Like many Palestinian families, Shafic’s family was devastated by the Nakba. While many of his family members became internally displaced – and eventually became Palestinian citizens of Israel, others became refugees. Shafic himself was born after the Nakba and grew up in the infamous Shatilla refugee camp south of Beirut, Lebanon.
Shafic’s personal story is a harrowing one, but he eventually made his way to the US, where he became an American citizen, a successful businessman and a prominent member of the Palestinian community in the Chicago area. Shafic and his family are among the most genuine, open-hearted people I know – indeed his friendship with so many Jewish members of our delegation was a major inspiration for this remarkable trip.
Most of Wednesday was a travel day as we drove north through the Jordan Valley toward the Upper Galilee. When we arrived at our destination in the village of Al-Bi’na, we were literally swarmed by joyous family members, who quickly and graciously welcomed the members of our delegation. Shafic’s uncle Hasan (his father’s youngest and only surviving brother) introduced us to his many children and grandchildren and extended family members as we sat in a circle for a cursory “get to know each other” session. Then we sat down to a sumptuous lunch (above), where we continued to get to know each other some more. By the end of the meal, we felt as if we had become adopted members of the family.

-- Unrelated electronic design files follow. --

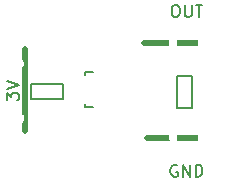
<source format=gto>
%TF.GenerationSoftware,KiCad,Pcbnew,5.0.0-fee4fd1~66~ubuntu16.04.1*%
%TF.CreationDate,2018-09-24T22:16:13-07:00*%
%TF.ProjectId,2x3-Dark-Detector,3278332D4461726B2D4465746563746F,1.0*%
%TF.SameCoordinates,Original*%
%TF.FileFunction,Legend,Top*%
%TF.FilePolarity,Positive*%
%FSLAX46Y46*%
G04 Gerber Fmt 4.6, Leading zero omitted, Abs format (unit mm)*
G04 Created by KiCad (PCBNEW 5.0.0-fee4fd1~66~ubuntu16.04.1) date Mon Sep 24 22:16:13 2018*
%MOMM*%
%LPD*%
G01*
G04 APERTURE LIST*
%ADD10C,0.152400*%
%ADD11C,0.500000*%
%ADD12C,0.150000*%
%ADD13C,0.700000*%
%ADD14C,6.152400*%
%ADD15R,0.902400X0.952400*%
%ADD16R,1.052400X1.052400*%
%ADD17R,0.952400X0.902400*%
G04 APERTURE END LIST*
D10*
X98730404Y-38925500D02*
X98633642Y-38877119D01*
X98488500Y-38877119D01*
X98343357Y-38925500D01*
X98246595Y-39022261D01*
X98198214Y-39119023D01*
X98149833Y-39312547D01*
X98149833Y-39457690D01*
X98198214Y-39651214D01*
X98246595Y-39747976D01*
X98343357Y-39844738D01*
X98488500Y-39893119D01*
X98585261Y-39893119D01*
X98730404Y-39844738D01*
X98778785Y-39796357D01*
X98778785Y-39457690D01*
X98585261Y-39457690D01*
X99214214Y-39893119D02*
X99214214Y-38877119D01*
X99794785Y-39893119D01*
X99794785Y-38877119D01*
X100278595Y-39893119D02*
X100278595Y-38877119D01*
X100520500Y-38877119D01*
X100665642Y-38925500D01*
X100762404Y-39022261D01*
X100810785Y-39119023D01*
X100859166Y-39312547D01*
X100859166Y-39457690D01*
X100810785Y-39651214D01*
X100762404Y-39747976D01*
X100665642Y-39844738D01*
X100520500Y-39893119D01*
X100278595Y-39893119D01*
X98488500Y-25351619D02*
X98682023Y-25351619D01*
X98778785Y-25400000D01*
X98875547Y-25496761D01*
X98923928Y-25690285D01*
X98923928Y-26028952D01*
X98875547Y-26222476D01*
X98778785Y-26319238D01*
X98682023Y-26367619D01*
X98488500Y-26367619D01*
X98391738Y-26319238D01*
X98294976Y-26222476D01*
X98246595Y-26028952D01*
X98246595Y-25690285D01*
X98294976Y-25496761D01*
X98391738Y-25400000D01*
X98488500Y-25351619D01*
X99359357Y-25351619D02*
X99359357Y-26174095D01*
X99407738Y-26270857D01*
X99456119Y-26319238D01*
X99552880Y-26367619D01*
X99746404Y-26367619D01*
X99843166Y-26319238D01*
X99891547Y-26270857D01*
X99939928Y-26174095D01*
X99939928Y-25351619D01*
X100278595Y-25351619D02*
X100859166Y-25351619D01*
X100568880Y-26367619D02*
X100568880Y-25351619D01*
X84279619Y-33413095D02*
X84279619Y-32784142D01*
X84666666Y-33122809D01*
X84666666Y-32977666D01*
X84715047Y-32880904D01*
X84763428Y-32832523D01*
X84860190Y-32784142D01*
X85102095Y-32784142D01*
X85198857Y-32832523D01*
X85247238Y-32880904D01*
X85295619Y-32977666D01*
X85295619Y-33267952D01*
X85247238Y-33364714D01*
X85198857Y-33413095D01*
X84279619Y-32493857D02*
X85295619Y-32155190D01*
X84279619Y-31816523D01*
D11*
X96202500Y-36639500D02*
X103124000Y-36639500D01*
X95885000Y-28575000D02*
X102806500Y-28575000D01*
X85852000Y-29083000D02*
X85852000Y-36004500D01*
D12*
X99949000Y-31369000D02*
X99949000Y-34099500D01*
X98679000Y-34099500D02*
X98679000Y-31369000D01*
D10*
X98679000Y-31369000D02*
X99949000Y-31369000D01*
X98679000Y-34099500D02*
X99949000Y-34099500D01*
D12*
X90916760Y-31200840D02*
X90916760Y-31249100D01*
X91617800Y-33999820D02*
X90916760Y-33999820D01*
X90916760Y-33999820D02*
X90916760Y-33750900D01*
X90916760Y-31200840D02*
X90916760Y-31000180D01*
X90916760Y-31000180D02*
X91617800Y-31000180D01*
D10*
X86348000Y-32004000D02*
X86348000Y-33274000D01*
X89078500Y-32004000D02*
X89078500Y-33274000D01*
D12*
X86348000Y-32004000D02*
X89078500Y-32004000D01*
X89078500Y-33274000D02*
X86348000Y-33274000D01*
%LPC*%
D13*
X90347919Y-36576000D02*
G75*
G02X85471000Y-34925000I-2717919J0D01*
G01*
X85428061Y-30336551D02*
G75*
G02X90424000Y-28956000I2201939J1761551D01*
G01*
X92837000Y-28829000D02*
G75*
G02X95619501Y-31369773I2782501J253227D01*
G01*
X95377773Y-33793499D02*
G75*
G02X92837000Y-36576000I253227J-2782501D01*
G01*
D14*
X103566500Y-28639500D03*
X103566500Y-36639500D03*
D15*
X99314000Y-31952500D03*
X99314000Y-33452500D03*
D16*
X92567760Y-33450000D03*
X92567760Y-31550000D03*
X90568780Y-32500000D03*
D17*
X86995000Y-32639000D03*
X88495000Y-32639000D03*
M02*

</source>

After a visit to the former village of Al-Ghabsiyah (see my earlier post), we went to Shafic’s cousin Dr. Abed’s home in the nearby village of Al-Jedaidah for a dinner that lasted well into the wee hours of the evening. Tired but exhilarated, we were eventually put up in family members’ homes for the night.
This was clearly an emotional visit for the entire family, not least for Shafic and Dima themselves. The Budrons have, quite understandably, experienced a myriad of emotions on this trip and during our Galilee sojourn in particular. This was, in fact, Dima’s very first trip to Israel/Palestine. While she has visited her father’s family several times in Lebanon, she has never visited her homeland until now. She tells me she has heard stories about her ancestral home from her parents and grandparents for years – and is overwhelmed to finally make the visit now as a young woman.
It has been a profound and emotional visit for our entire American Palestinian/Jewish delegation as well. As of now, the trip has officially wound down. Several members are already returning home and I am preparing to depart today. There’s so much more to say, so many more experiences to describe. I’ll do my best to share as many of them as I can after I return.
In my next and final post, I’ll offer some concluding thoughts – and I have put out an open invitation to our members to share their thoughts with you as well. Suffice to say for now this has been a sacred journey – one that has strengthened our relationships with one another and our solidarity with those who devote their lives every day toward a just peace in Israel/Palestine.